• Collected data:
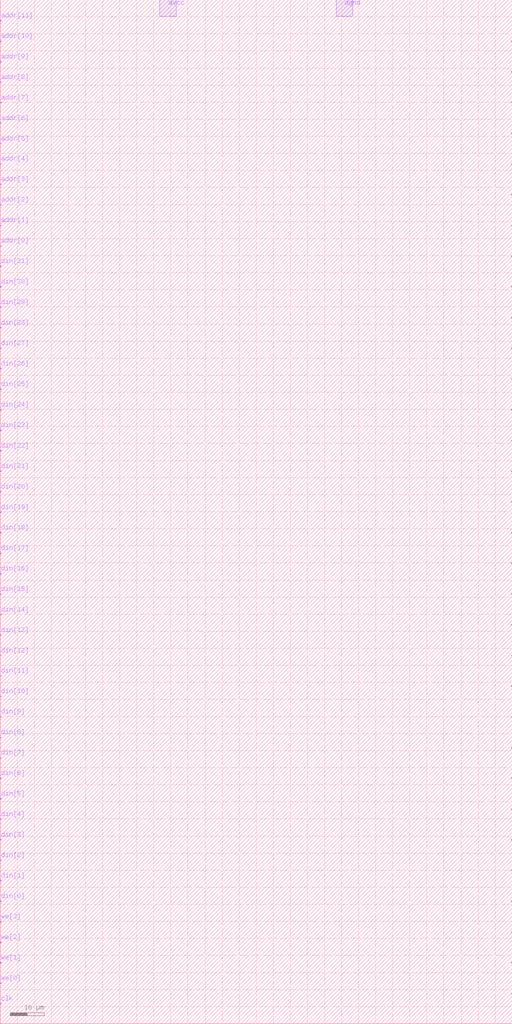
<source format=lef>
VERSION 5.6 ;

NAMESCASESENSITIVE ON ;
BUSBITCHARS "[]" ;
DIVIDERCHAR "/"  ;

MACRO bytewrite_ram_32bits
    CLASS BLOCK ;
    FOREIGN bytewrite_ram_32bits 0.000 0.000  ;
    ORIGIN 0.000 0.000 ;
    SIZE 150.0 BY 300.0 ;
    SYMMETRY x y r90 ;

    PIN dvcc
        DIRECTION  INOUT ;
	USE POWER ;
        PORT
        LAYER MET1 ;
        RECT  46.8 295.2 51.6 300.0 ;
        END
    END dvcc

    PIN dgnd
        DIRECTION  INOUT ;
	USE GROUND ;
        PORT
        LAYER MET1 ;
        RECT  98.4 295.2 103.2 300.0 ;
        END
    END dgnd

    PIN dout[0]
        DIRECTION  OUTPUT ;
	
        PORT
        LAYER MET1 ;
        RECT  149.76 8.76 150.0 9.0 ;
        END
    END dout[0]

    PIN dout[1]
        DIRECTION  OUTPUT ;
	
        PORT
        LAYER MET1 ;
        RECT  149.76 17.76 150.0 18.0 ;
        END
    END dout[1]

    PIN dout[2]
        DIRECTION  OUTPUT ;
	
        PORT
        LAYER MET1 ;
        RECT  149.76 26.76 150.0 27.0 ;
        END
    END dout[2]

    PIN dout[3]
        DIRECTION  OUTPUT ;
	
        PORT
        LAYER MET1 ;
        RECT  149.76 35.76 150.0 36.0 ;
        END
    END dout[3]

    PIN dout[4]
        DIRECTION  OUTPUT ;
	
        PORT
        LAYER MET1 ;
        RECT  149.76 44.76 150.0 45.0 ;
        END
    END dout[4]

    PIN dout[5]
        DIRECTION  OUTPUT ;
	
        PORT
        LAYER MET1 ;
        RECT  149.76 53.76 150.0 54.0 ;
        END
    END dout[5]

    PIN dout[6]
        DIRECTION  OUTPUT ;
	
        PORT
        LAYER MET1 ;
        RECT  149.76 62.76 150.0 63.0 ;
        END
    END dout[6]

    PIN dout[7]
        DIRECTION  OUTPUT ;
	
        PORT
        LAYER MET1 ;
        RECT  149.76 71.76 150.0 72.0 ;
        END
    END dout[7]

    PIN dout[8]
        DIRECTION  OUTPUT ;
	
        PORT
        LAYER MET1 ;
        RECT  149.76 80.76 150.0 81.0 ;
        END
    END dout[8]

    PIN dout[9]
        DIRECTION  OUTPUT ;
	
        PORT
        LAYER MET1 ;
        RECT  149.76 89.76 150.0 90.0 ;
        END
    END dout[9]

    PIN dout[10]
        DIRECTION  OUTPUT ;
	
        PORT
        LAYER MET1 ;
        RECT  149.76 98.76 150.0 99.0 ;
        END
    END dout[10]

    PIN dout[11]
        DIRECTION  OUTPUT ;
	
        PORT
        LAYER MET1 ;
        RECT  149.76 107.76 150.0 108.0 ;
        END
    END dout[11]

    PIN dout[12]
        DIRECTION  OUTPUT ;
	
        PORT
        LAYER MET1 ;
        RECT  149.76 116.76 150.0 117.0 ;
        END
    END dout[12]

    PIN dout[13]
        DIRECTION  OUTPUT ;
	
        PORT
        LAYER MET1 ;
        RECT  149.76 125.76 150.0 126.0 ;
        END
    END dout[13]

    PIN dout[14]
        DIRECTION  OUTPUT ;
	
        PORT
        LAYER MET1 ;
        RECT  149.76 134.76 150.0 135.0 ;
        END
    END dout[14]

    PIN dout[15]
        DIRECTION  OUTPUT ;
	
        PORT
        LAYER MET1 ;
        RECT  149.76 143.76 150.0 144.0 ;
        END
    END dout[15]

    PIN dout[16]
        DIRECTION  OUTPUT ;
	
        PORT
        LAYER MET1 ;
        RECT  149.76 152.76 150.0 153.0 ;
        END
    END dout[16]

    PIN dout[17]
        DIRECTION  OUTPUT ;
	
        PORT
        LAYER MET1 ;
        RECT  149.76 161.76 150.0 162.0 ;
        END
    END dout[17]

    PIN dout[18]
        DIRECTION  OUTPUT ;
	
        PORT
        LAYER MET1 ;
        RECT  149.76 170.76 150.0 171.0 ;
        END
    END dout[18]

    PIN dout[19]
        DIRECTION  OUTPUT ;
	
        PORT
        LAYER MET1 ;
        RECT  149.76 179.76 150.0 180.0 ;
        END
    END dout[19]

    PIN dout[20]
        DIRECTION  OUTPUT ;
	
        PORT
        LAYER MET1 ;
        RECT  149.76 188.76 150.0 189.0 ;
        END
    END dout[20]

    PIN dout[21]
        DIRECTION  OUTPUT ;
	
        PORT
        LAYER MET1 ;
        RECT  149.76 197.76 150.0 198.0 ;
        END
    END dout[21]

    PIN dout[22]
        DIRECTION  OUTPUT ;
	
        PORT
        LAYER MET1 ;
        RECT  149.76 206.76 150.0 207.0 ;
        END
    END dout[22]

    PIN dout[23]
        DIRECTION  OUTPUT ;
	
        PORT
        LAYER MET1 ;
        RECT  149.76 215.76 150.0 216.0 ;
        END
    END dout[23]

    PIN dout[24]
        DIRECTION  OUTPUT ;
	
        PORT
        LAYER MET1 ;
        RECT  149.76 224.76 150.0 225.0 ;
        END
    END dout[24]

    PIN dout[25]
        DIRECTION  OUTPUT ;
	
        PORT
        LAYER MET1 ;
        RECT  149.76 233.76 150.0 234.0 ;
        END
    END dout[25]

    PIN dout[26]
        DIRECTION  OUTPUT ;
	
        PORT
        LAYER MET1 ;
        RECT  149.76 242.76 150.0 243.0 ;
        END
    END dout[26]

    PIN dout[27]
        DIRECTION  OUTPUT ;
	
        PORT
        LAYER MET1 ;
        RECT  149.76 251.76 150.0 252.0 ;
        END
    END dout[27]

    PIN dout[28]
        DIRECTION  OUTPUT ;
	
        PORT
        LAYER MET1 ;
        RECT  149.76 260.76 150.0 261.0 ;
        END
    END dout[28]

    PIN dout[29]
        DIRECTION  OUTPUT ;
	
        PORT
        LAYER MET1 ;
        RECT  149.76 269.76 150.0 270.0 ;
        END
    END dout[29]

    PIN dout[30]
        DIRECTION  OUTPUT ;
	
        PORT
        LAYER MET1 ;
        RECT  149.76 278.76 150.0 279.0 ;
        END
    END dout[30]

    PIN dout[31]
        DIRECTION  OUTPUT ;
	
        PORT
        LAYER MET1 ;
        RECT  149.76 287.76 150.0 288.0 ;
        END
    END dout[31]

    PIN clk
        DIRECTION  INPUT ;
	
        PORT
        LAYER MET1 ;
        RECT  0 5.76 0.24 6.0 ;
        END
    END clk

    PIN we[0]
        DIRECTION  INPUT ;
	
        PORT
        LAYER MET1 ;
        RECT  0 11.76 0.24 12.0 ;
        END
    END we[0]

    PIN we[1]
        DIRECTION  INPUT ;
	
        PORT
        LAYER MET1 ;
        RECT  0 17.76 0.24 18.0 ;
        END
    END we[1]

    PIN we[2]
        DIRECTION  INPUT ;
	
        PORT
        LAYER MET1 ;
        RECT  0 23.76 0.24 24.0 ;
        END
    END we[2]

    PIN we[3]
        DIRECTION  INPUT ;
	
        PORT
        LAYER MET1 ;
        RECT  0 29.76 0.24 30.0 ;
        END
    END we[3]

    PIN din[0]
        DIRECTION  INPUT ;
	
        PORT
        LAYER MET1 ;
        RECT  0 35.76 0.24 36.0 ;
        END
    END din[0]

    PIN din[1]
        DIRECTION  INPUT ;
	
        PORT
        LAYER MET1 ;
        RECT  0 41.76 0.24 42.0 ;
        END
    END din[1]

    PIN din[2]
        DIRECTION  INPUT ;
	
        PORT
        LAYER MET1 ;
        RECT  0 47.76 0.24 48.0 ;
        END
    END din[2]

    PIN din[3]
        DIRECTION  INPUT ;
	
        PORT
        LAYER MET1 ;
        RECT  0 53.76 0.24 54.0 ;
        END
    END din[3]

    PIN din[4]
        DIRECTION  INPUT ;
	
        PORT
        LAYER MET1 ;
        RECT  0 59.76 0.24 60.0 ;
        END
    END din[4]

    PIN din[5]
        DIRECTION  INPUT ;
	
        PORT
        LAYER MET1 ;
        RECT  0 65.76 0.24 66.0 ;
        END
    END din[5]

    PIN din[6]
        DIRECTION  INPUT ;
	
        PORT
        LAYER MET1 ;
        RECT  0 71.76 0.24 72.0 ;
        END
    END din[6]

    PIN din[7]
        DIRECTION  INPUT ;
	
        PORT
        LAYER MET1 ;
        RECT  0 77.76 0.24 78.0 ;
        END
    END din[7]

    PIN din[8]
        DIRECTION  INPUT ;
	
        PORT
        LAYER MET1 ;
        RECT  0 83.76 0.24 84.0 ;
        END
    END din[8]

    PIN din[9]
        DIRECTION  INPUT ;
	
        PORT
        LAYER MET1 ;
        RECT  0 89.76 0.24 90.0 ;
        END
    END din[9]

    PIN din[10]
        DIRECTION  INPUT ;
	
        PORT
        LAYER MET1 ;
        RECT  0 95.76 0.24 96.0 ;
        END
    END din[10]

    PIN din[11]
        DIRECTION  INPUT ;
	
        PORT
        LAYER MET1 ;
        RECT  0 101.76 0.24 102.0 ;
        END
    END din[11]

    PIN din[12]
        DIRECTION  INPUT ;
	
        PORT
        LAYER MET1 ;
        RECT  0 107.76 0.24 108.0 ;
        END
    END din[12]

    PIN din[13]
        DIRECTION  INPUT ;
	
        PORT
        LAYER MET1 ;
        RECT  0 113.76 0.24 114.0 ;
        END
    END din[13]

    PIN din[14]
        DIRECTION  INPUT ;
	
        PORT
        LAYER MET1 ;
        RECT  0 119.76 0.24 120.0 ;
        END
    END din[14]

    PIN din[15]
        DIRECTION  INPUT ;
	
        PORT
        LAYER MET1 ;
        RECT  0 125.76 0.24 126.0 ;
        END
    END din[15]

    PIN din[16]
        DIRECTION  INPUT ;
	
        PORT
        LAYER MET1 ;
        RECT  0 131.76 0.24 132.0 ;
        END
    END din[16]

    PIN din[17]
        DIRECTION  INPUT ;
	
        PORT
        LAYER MET1 ;
        RECT  0 137.76 0.24 138.0 ;
        END
    END din[17]

    PIN din[18]
        DIRECTION  INPUT ;
	
        PORT
        LAYER MET1 ;
        RECT  0 143.76 0.24 144.0 ;
        END
    END din[18]

    PIN din[19]
        DIRECTION  INPUT ;
	
        PORT
        LAYER MET1 ;
        RECT  0 149.76 0.24 150.0 ;
        END
    END din[19]

    PIN din[20]
        DIRECTION  INPUT ;
	
        PORT
        LAYER MET1 ;
        RECT  0 155.76 0.24 156.0 ;
        END
    END din[20]

    PIN din[21]
        DIRECTION  INPUT ;
	
        PORT
        LAYER MET1 ;
        RECT  0 161.76 0.24 162.0 ;
        END
    END din[21]

    PIN din[22]
        DIRECTION  INPUT ;
	
        PORT
        LAYER MET1 ;
        RECT  0 167.76 0.24 168.0 ;
        END
    END din[22]

    PIN din[23]
        DIRECTION  INPUT ;
	
        PORT
        LAYER MET1 ;
        RECT  0 173.76 0.24 174.0 ;
        END
    END din[23]

    PIN din[24]
        DIRECTION  INPUT ;
	
        PORT
        LAYER MET1 ;
        RECT  0 179.76 0.24 180.0 ;
        END
    END din[24]

    PIN din[25]
        DIRECTION  INPUT ;
	
        PORT
        LAYER MET1 ;
        RECT  0 185.76 0.24 186.0 ;
        END
    END din[25]

    PIN din[26]
        DIRECTION  INPUT ;
	
        PORT
        LAYER MET1 ;
        RECT  0 191.76 0.24 192.0 ;
        END
    END din[26]

    PIN din[27]
        DIRECTION  INPUT ;
	
        PORT
        LAYER MET1 ;
        RECT  0 197.76 0.24 198.0 ;
        END
    END din[27]

    PIN din[28]
        DIRECTION  INPUT ;
	
        PORT
        LAYER MET1 ;
        RECT  0 203.76 0.24 204.0 ;
        END
    END din[28]

    PIN din[29]
        DIRECTION  INPUT ;
	
        PORT
        LAYER MET1 ;
        RECT  0 209.76 0.24 210.0 ;
        END
    END din[29]

    PIN din[30]
        DIRECTION  INPUT ;
	
        PORT
        LAYER MET1 ;
        RECT  0 215.76 0.24 216.0 ;
        END
    END din[30]

    PIN din[31]
        DIRECTION  INPUT ;
	
        PORT
        LAYER MET1 ;
        RECT  0 221.76 0.24 222.0 ;
        END
    END din[31]

    PIN addr[0]
        DIRECTION  INPUT ;
	
        PORT
        LAYER MET1 ;
        RECT  0 227.76 0.24 228.0 ;
        END
    END addr[0]

    PIN addr[1]
        DIRECTION  INPUT ;
	
        PORT
        LAYER MET1 ;
        RECT  0 233.76 0.24 234.0 ;
        END
    END addr[1]

    PIN addr[2]
        DIRECTION  INPUT ;
	
        PORT
        LAYER MET1 ;
        RECT  0 239.76 0.24 240.0 ;
        END
    END addr[2]

    PIN addr[3]
        DIRECTION  INPUT ;
	
        PORT
        LAYER MET1 ;
        RECT  0 245.76 0.24 246.0 ;
        END
    END addr[3]

    PIN addr[4]
        DIRECTION  INPUT ;
	
        PORT
        LAYER MET1 ;
        RECT  0 251.76 0.24 252.0 ;
        END
    END addr[4]

    PIN addr[5]
        DIRECTION  INPUT ;
	
        PORT
        LAYER MET1 ;
        RECT  0 257.76 0.24 258.0 ;
        END
    END addr[5]

    PIN addr[6]
        DIRECTION  INPUT ;
	
        PORT
        LAYER MET1 ;
        RECT  0 263.76 0.24 264.0 ;
        END
    END addr[6]

    PIN addr[7]
        DIRECTION  INPUT ;
	
        PORT
        LAYER MET1 ;
        RECT  0 269.76 0.24 270.0 ;
        END
    END addr[7]

    PIN addr[8]
        DIRECTION  INPUT ;
	
        PORT
        LAYER MET1 ;
        RECT  0 275.76 0.24 276.0 ;
        END
    END addr[8]

    PIN addr[9]
        DIRECTION  INPUT ;
	
        PORT
        LAYER MET1 ;
        RECT  0 281.76 0.24 282.0 ;
        END
    END addr[9]

    PIN addr[10]
        DIRECTION  INPUT ;
	
        PORT
        LAYER MET1 ;
        RECT  0 287.76 0.24 288.0 ;
        END
    END addr[10]

    PIN addr[11]
        DIRECTION  INPUT ;
	
        PORT
        LAYER MET1 ;
        RECT  0 293.76 0.24 294.0 ;
        END
    END addr[11]

END bytewrite_ram_32bits

END LIBRARY

</source>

• WORK TASK: The answer is the line holding "PIN addr[5]" and all the lines after it through the end of the records, repeated exactly.

• SOLVED EXERCISE:
    PIN addr[5]
        DIRECTION  INPUT ;
	
        PORT
        LAYER MET1 ;
        RECT  0 257.76 0.24 258.0 ;
        END
    END addr[5]

    PIN addr[6]
        DIRECTION  INPUT ;
	
        PORT
        LAYER MET1 ;
        RECT  0 263.76 0.24 264.0 ;
        END
    END addr[6]

    PIN addr[7]
        DIRECTION  INPUT ;
	
        PORT
        LAYER MET1 ;
        RECT  0 269.76 0.24 270.0 ;
        END
    END addr[7]

    PIN addr[8]
        DIRECTION  INPUT ;
	
        PORT
        LAYER MET1 ;
        RECT  0 275.76 0.24 276.0 ;
        END
    END addr[8]

    PIN addr[9]
        DIRECTION  INPUT ;
	
        PORT
        LAYER MET1 ;
        RECT  0 281.76 0.24 282.0 ;
        END
    END addr[9]

    PIN addr[10]
        DIRECTION  INPUT ;
	
        PORT
        LAYER MET1 ;
        RECT  0 287.76 0.24 288.0 ;
        END
    END addr[10]

    PIN addr[11]
        DIRECTION  INPUT ;
	
        PORT
        LAYER MET1 ;
        RECT  0 293.76 0.24 294.0 ;
        END
    END addr[11]

END bytewrite_ram_32bits

END LIBRARY

</source>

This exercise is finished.